--- Text provided Enclosed Below ---

# what week in october



## Blackfoot777 (Sep 10, 2013)

We are traveling to ND next month and going up to Bottineau, ND. Just wanted to see what week is the best time to go for ducks and geese. We are freelancing for about seven days, and just wanted to see how long would it take to get on some birds. If it takes 3 days scouting that would give us 4 days hunting. Do you think we can locate birds in one day scouting. That would definitely give us a lot more time to hunt. Thank you very much for reading this, just looking for the best timeline I guess.


----------



## BROWNDOG (Nov 2, 2004)

An impossible Q to answer, there is no crystle ball in waterfowling, might take you a day might take you all week to locate a huntable number of birds.....Good luck and have fun


----------



## blhunter3 (May 5, 2007)

It all depends on the weather. October is so unpredictable. Some years you are hunting in t shirts and other years you have a parka on and there is 6 inches of snow.


----------



## templey_41 (Jul 19, 2008)

--- End of Enclosed Text provided ---

Work to complete:
[1] According to the hunting thread, for about how many days is Blackfoot777 planning to freelance?
[2] List every username that appears as a post heading in the hunting thread.
[3] Write the next part of the hunting thread, picking up from the last line.

--- Information provided Enclosed Below ---

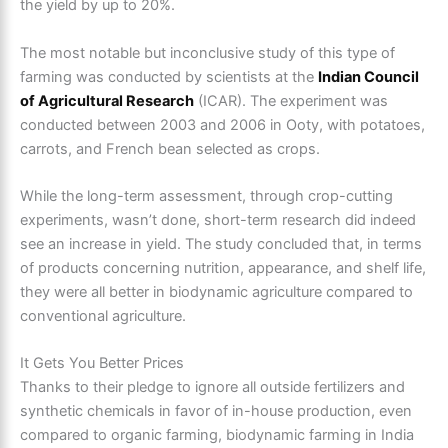
the yield by up to 20%.
The most notable but inconclusive study of this type of
farming was conducted by scientists at the
Indian Council
of Agricultural Research
(ICAR). The experiment was
conducted between 2003 and 2006 in Ooty, with potatoes,
carrots, and French bean selected as crops.
While the long-term assessment, through crop-cutting
experiments, wasn’t done, short-term research did indeed
see an increase in yield. The study concluded that, in terms
of products concerning nutrition, appearance, and shelf life,
they were all better in biodynamic agriculture compared to
conventional agriculture.
It Gets You Better Prices
Thanks to their pledge to ignore all outside fertilizers and
synthetic chemicals in favor of in-house production, even
compared to organic farming, biodynamic farming in India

--- End of Enclosed Information provided ---

Results in order:
[1] About seven days.

[2] Blackfoot777, BROWNDOG, blhunter3, templey_41

[3]
You can usually find huntable #'s in a day of scouting. opener 2 yrs ago we found a small feed maybe 50 ducks and 50 geese. hunted it the next morning shot 13 ducks and 5 geese nothing spectacular but its hunting not shooting. Depends if your expectations are to pile em up. Weather will play a big role on the hunting too.

Take last year for instance, NR opener 80 degrees for the first 4 days shot a good # of ducks....Wednesday rolls around blowin 40 NW wind and 8 inches of snow falls in Eastern part of the state. Incredible hunting that Thursday Friday.


----------



## Blackfoot777 (Sep 10, 2013)

Ok thanks for info. Appreciate it very much.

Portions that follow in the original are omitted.